The audience threw themselves into the debate, discussing how they access news and the difficulty of deciphering reliable content from non-reliable content in this era of constantly rolling info, and raising more concerns about the denting of press freedom today. A key flashpoint issue in the audience-and-panel debate in this second session was the coverage of recent events in Ferguson, and the question of who shone most light on what happened there: smartphone-armed ‘citizen journalists’ or more traditional journalists? Suarez brought the end of the conference back to the press freedom theme that kicked it off, reminding us that three of his Al-Jazeera colleagues remain in jail in Egypt and calling on us to campaign for their release.

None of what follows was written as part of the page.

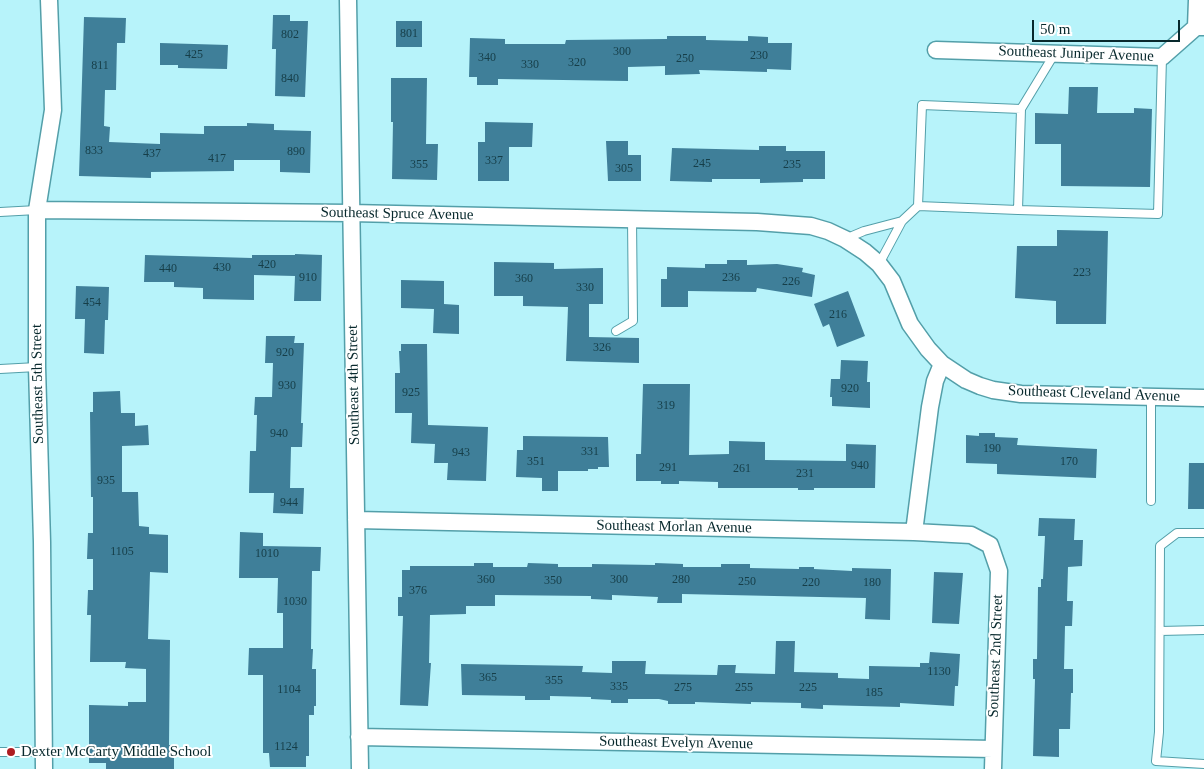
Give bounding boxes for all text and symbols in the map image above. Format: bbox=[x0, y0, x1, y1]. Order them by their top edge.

and Radsch discuss press freedom.
The conference dug down into the heart of the discussion about the press in the twenty-first century. Light was shone, arguments were made and disagreements were aired among a great line-up of speakers tackling the two big things the press must think seriously about today: its freedom and its authority. Viv Regan, the managing editor of spiked who oversaw the organisation and hosting of the conference with Policinski and the staff at the Newseum, said she hoped the conference would be the first of many spiked ventures in the US:
‘spiked and Free Speech Now! have been keen for a while to hold debates about freedom of speech and press freedom in America. Because we believe that Europe and the US actually face similar problems on the free-speech front. Even though the US has a First Amendment, and no European country does, nonetheless on both sides of the pond a climate of censorship is rising up on, campus, in political circles and in the press, and we think it’s time that freedom-lovers shared experience and ideas across borders and across the Atlantic. We hope to be back in the States very soon, to stir up further debate about defending freedom of thought and speech for all.’